Would you return every entry, exactly as it is written?

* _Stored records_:
══════════════════════════════
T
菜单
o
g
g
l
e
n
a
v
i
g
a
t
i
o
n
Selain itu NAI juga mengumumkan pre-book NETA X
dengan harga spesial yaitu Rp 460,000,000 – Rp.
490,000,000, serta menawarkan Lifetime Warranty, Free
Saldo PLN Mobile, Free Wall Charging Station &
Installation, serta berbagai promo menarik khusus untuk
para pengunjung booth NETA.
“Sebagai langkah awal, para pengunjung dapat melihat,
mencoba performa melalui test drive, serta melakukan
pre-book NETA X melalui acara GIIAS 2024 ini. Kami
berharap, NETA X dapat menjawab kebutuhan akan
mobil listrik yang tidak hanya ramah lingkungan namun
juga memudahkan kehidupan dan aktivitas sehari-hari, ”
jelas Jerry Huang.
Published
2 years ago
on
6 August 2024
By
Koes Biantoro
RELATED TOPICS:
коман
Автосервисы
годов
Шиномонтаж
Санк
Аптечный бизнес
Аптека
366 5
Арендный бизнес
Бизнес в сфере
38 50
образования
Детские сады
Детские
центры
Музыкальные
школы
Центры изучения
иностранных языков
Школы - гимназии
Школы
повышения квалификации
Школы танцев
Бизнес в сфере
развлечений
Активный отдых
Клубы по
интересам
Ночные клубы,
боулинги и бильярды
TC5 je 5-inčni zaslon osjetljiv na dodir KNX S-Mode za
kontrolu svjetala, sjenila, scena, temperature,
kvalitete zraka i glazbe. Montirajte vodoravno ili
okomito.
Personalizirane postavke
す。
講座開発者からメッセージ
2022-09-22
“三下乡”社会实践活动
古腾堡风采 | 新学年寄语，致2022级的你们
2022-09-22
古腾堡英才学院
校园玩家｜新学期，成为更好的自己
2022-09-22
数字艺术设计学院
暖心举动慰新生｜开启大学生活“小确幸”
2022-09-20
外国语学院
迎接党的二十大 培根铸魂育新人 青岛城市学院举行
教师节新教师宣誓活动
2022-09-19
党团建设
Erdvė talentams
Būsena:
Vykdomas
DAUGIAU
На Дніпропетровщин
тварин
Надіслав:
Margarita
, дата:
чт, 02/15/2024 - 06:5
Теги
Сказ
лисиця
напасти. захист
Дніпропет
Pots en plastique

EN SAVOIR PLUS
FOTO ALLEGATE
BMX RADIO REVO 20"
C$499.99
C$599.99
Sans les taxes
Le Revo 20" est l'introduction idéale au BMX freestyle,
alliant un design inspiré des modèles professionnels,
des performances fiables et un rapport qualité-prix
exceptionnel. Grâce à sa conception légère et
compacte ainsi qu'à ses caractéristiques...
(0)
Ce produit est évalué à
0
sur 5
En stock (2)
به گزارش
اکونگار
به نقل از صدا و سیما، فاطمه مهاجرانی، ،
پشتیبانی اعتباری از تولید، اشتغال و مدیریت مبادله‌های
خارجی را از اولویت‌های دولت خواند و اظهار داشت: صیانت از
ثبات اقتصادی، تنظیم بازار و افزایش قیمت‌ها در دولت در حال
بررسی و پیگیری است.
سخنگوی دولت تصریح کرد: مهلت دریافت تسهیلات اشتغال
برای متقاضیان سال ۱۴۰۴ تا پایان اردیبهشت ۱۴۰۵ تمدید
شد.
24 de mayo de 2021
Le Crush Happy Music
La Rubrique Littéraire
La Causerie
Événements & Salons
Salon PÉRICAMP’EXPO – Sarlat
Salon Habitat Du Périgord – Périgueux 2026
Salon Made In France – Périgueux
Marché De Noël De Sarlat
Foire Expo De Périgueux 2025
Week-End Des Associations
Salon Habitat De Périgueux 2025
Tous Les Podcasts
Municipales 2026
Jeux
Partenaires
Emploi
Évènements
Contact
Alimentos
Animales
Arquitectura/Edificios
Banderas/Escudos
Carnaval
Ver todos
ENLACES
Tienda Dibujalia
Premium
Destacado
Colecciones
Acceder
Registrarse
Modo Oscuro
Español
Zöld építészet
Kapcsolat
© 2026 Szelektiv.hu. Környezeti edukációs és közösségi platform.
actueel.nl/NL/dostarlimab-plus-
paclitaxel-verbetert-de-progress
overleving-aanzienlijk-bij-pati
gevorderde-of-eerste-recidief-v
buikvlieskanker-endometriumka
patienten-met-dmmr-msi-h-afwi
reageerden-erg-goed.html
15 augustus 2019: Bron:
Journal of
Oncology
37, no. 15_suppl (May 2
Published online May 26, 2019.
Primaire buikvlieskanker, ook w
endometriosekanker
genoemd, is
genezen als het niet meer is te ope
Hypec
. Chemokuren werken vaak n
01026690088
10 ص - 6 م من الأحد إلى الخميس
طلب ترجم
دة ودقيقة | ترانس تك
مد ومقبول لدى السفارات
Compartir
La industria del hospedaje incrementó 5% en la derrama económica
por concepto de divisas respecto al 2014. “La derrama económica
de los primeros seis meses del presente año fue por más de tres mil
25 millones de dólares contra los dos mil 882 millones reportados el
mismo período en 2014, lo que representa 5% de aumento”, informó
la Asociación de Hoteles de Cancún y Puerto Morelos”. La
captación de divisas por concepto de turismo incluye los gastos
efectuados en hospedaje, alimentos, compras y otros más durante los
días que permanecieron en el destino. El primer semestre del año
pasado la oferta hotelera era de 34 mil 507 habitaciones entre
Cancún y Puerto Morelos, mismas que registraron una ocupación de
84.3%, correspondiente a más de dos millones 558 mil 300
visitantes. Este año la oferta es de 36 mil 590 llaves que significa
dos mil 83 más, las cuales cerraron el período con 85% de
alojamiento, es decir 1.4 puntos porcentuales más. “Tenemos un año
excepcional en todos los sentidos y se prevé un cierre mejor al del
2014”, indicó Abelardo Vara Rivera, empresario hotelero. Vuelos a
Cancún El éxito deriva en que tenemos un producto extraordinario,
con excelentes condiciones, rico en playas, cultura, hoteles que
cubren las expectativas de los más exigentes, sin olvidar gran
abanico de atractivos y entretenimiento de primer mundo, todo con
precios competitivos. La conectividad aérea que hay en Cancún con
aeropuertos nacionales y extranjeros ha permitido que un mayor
══════════════════════════════
* _Exercise answer_:
T
菜单
o
g
g
l
e
n
a
v
i
g
a
t
i
o
n
Selain itu NAI juga mengumumkan pre-book NETA X
dengan harga spesial yaitu Rp 460,000,000 – Rp.
490,000,000, serta menawarkan Lifetime Warranty, Free
Saldo PLN Mobile, Free Wall Charging Station &
Installation, serta berbagai promo menarik khusus untuk
para pengunjung booth NETA.
“Sebagai langkah awal, para pengunjung dapat melihat,
mencoba performa melalui test drive, serta melakukan
pre-book NETA X melalui acara GIIAS 2024 ini. Kami
berharap, NETA X dapat menjawab kebutuhan akan
mobil listrik yang tidak hanya ramah lingkungan namun
juga memudahkan kehidupan dan aktivitas sehari-hari, ”
jelas Jerry Huang.
Published
2 years ago
on
6 August 2024
By
Koes Biantoro
RELATED TOPICS:
коман
Автосервисы
годов
Шиномонтаж
Санк
Аптечный бизнес
Аптека
366 5
Арендный бизнес
Бизнес в сфере
38 50
образования
Детские сады
Детские
центры
Музыкальные
школы
Центры изучения
иностранных языков
Школы - гимназии
Школы
повышения квалификации
Школы танцев
Бизнес в сфере
развлечений
Активный отдых
Клубы по
интересам
Ночные клубы,
боулинги и бильярды
TC5 je 5-inčni zaslon osjetljiv na dodir KNX S-Mode za
kontrolu svjetala, sjenila, scena, temperature,
kvalitete zraka i glazbe. Montirajte vodoravno ili
okomito.
Personalizirane postavke
す。
講座開発者からメッセージ
2022-09-22
“三下乡”社会实践活动
古腾堡风采 | 新学年寄语，致2022级的你们
2022-09-22
古腾堡英才学院
校园玩家｜新学期，成为更好的自己
2022-09-22
数字艺术设计学院
暖心举动慰新生｜开启大学生活“小确幸”
2022-09-20
外国语学院
迎接党的二十大 培根铸魂育新人 青岛城市学院举行
教师节新教师宣誓活动
2022-09-19
党团建设
Erdvė talentams
Būsena:
Vykdomas
DAUGIAU
На Дніпропетровщин
тварин
Надіслав:
Margarita
, дата:
чт, 02/15/2024 - 06:5
Теги
Сказ
лисиця
напасти. захист
Дніпропет
Pots en plastique

EN SAVOIR PLUS
FOTO ALLEGATE
BMX RADIO REVO 20"
C$499.99
C$599.99
Sans les taxes
Le Revo 20" est l'introduction idéale au BMX freestyle,
alliant un design inspiré des modèles professionnels,
des performances fiables et un rapport qualité-prix
exceptionnel. Grâce à sa conception légère et
compacte ainsi qu'à ses caractéristiques...
(0)
Ce produit est évalué à
0
sur 5
En stock (2)
به گزارش
اکونگار
به نقل از صدا و سیما، فاطمه مهاجرانی، ،
پشتیبانی اعتباری از تولید، اشتغال و مدیریت مبادله‌های
خارجی را از اولویت‌های دولت خواند و اظهار داشت: صیانت از
ثبات اقتصادی، تنظیم بازار و افزایش قیمت‌ها در دولت در حال
بررسی و پیگیری است.
سخنگوی دولت تصریح کرد: مهلت دریافت تسهیلات اشتغال
برای متقاضیان سال ۱۴۰۴ تا پایان اردیبهشت ۱۴۰۵ تمدید
شد.
24 de mayo de 2021
Le Crush Happy Music
La Rubrique Littéraire
La Causerie
Événements & Salons
Salon PÉRICAMP’EXPO – Sarlat
Salon Habitat Du Périgord – Périgueux 2026
Salon Made In France – Périgueux
Marché De Noël De Sarlat
Foire Expo De Périgueux 2025
Week-End Des Associations
Salon Habitat De Périgueux 2025
Tous Les Podcasts
Municipales 2026
Jeux
Partenaires
Emploi
Évènements
Contact
Alimentos
Animales
Arquitectura/Edificios
Banderas/Escudos
Carnaval
Ver todos
ENLACES
Tienda Dibujalia
Premium
Destacado
Colecciones
Acceder
Registrarse
Modo Oscuro
Español
Zöld építészet
Kapcsolat
© 2026 Szelektiv.hu. Környezeti edukációs és közösségi platform.
actueel.nl/NL/dostarlimab-plus-
paclitaxel-verbetert-de-progress
overleving-aanzienlijk-bij-pati
gevorderde-of-eerste-recidief-v
buikvlieskanker-endometriumka
patienten-met-dmmr-msi-h-afwi
reageerden-erg-goed.html
15 augustus 2019: Bron:
Journal of
Oncology
37, no. 15_suppl (May 2
Published online May 26, 2019.
Primaire buikvlieskanker, ook w
endometriosekanker
genoemd, is
genezen als het niet meer is te ope
Hypec
. Chemokuren werken vaak n
01026690088
10 ص - 6 م من الأحد إلى الخميس
طلب ترجم
دة ودقيقة | ترانس تك
مد ومقبول لدى السفارات
Compartir
La industria del hospedaje incrementó 5% en la derrama económica
por concepto de divisas respecto al 2014. “La derrama económica
de los primeros seis meses del presente año fue por más de tres mil
25 millones de dólares contra los dos mil 882 millones reportados el
mismo período en 2014, lo que representa 5% de aumento”, informó
la Asociación de Hoteles de Cancún y Puerto Morelos”. La
captación de divisas por concepto de turismo incluye los gastos
efectuados en hospedaje, alimentos, compras y otros más durante los
días que permanecieron en el destino. El primer semestre del año
pasado la oferta hotelera era de 34 mil 507 habitaciones entre
Cancún y Puerto Morelos, mismas que registraron una ocupación de
84.3%, correspondiente a más de dos millones 558 mil 300
visitantes. Este año la oferta es de 36 mil 590 llaves que significa
dos mil 83 más, las cuales cerraron el período con 85% de
alojamiento, es decir 1.4 puntos porcentuales más. “Tenemos un año
excepcional en todos los sentidos y se prevé un cierre mejor al del
2014”, indicó Abelardo Vara Rivera, empresario hotelero. Vuelos a
Cancún El éxito deriva en que tenemos un producto extraordinario,
con excelentes condiciones, rico en playas, cultura, hoteles que
cubren las expectativas de los más exigentes, sin olvidar gran
abanico de atractivos y entretenimiento de primer mundo, todo con
precios competitivos. La conectividad aérea que hay en Cancún con
aeropuertos nacionales y extranjeros ha permitido que un mayor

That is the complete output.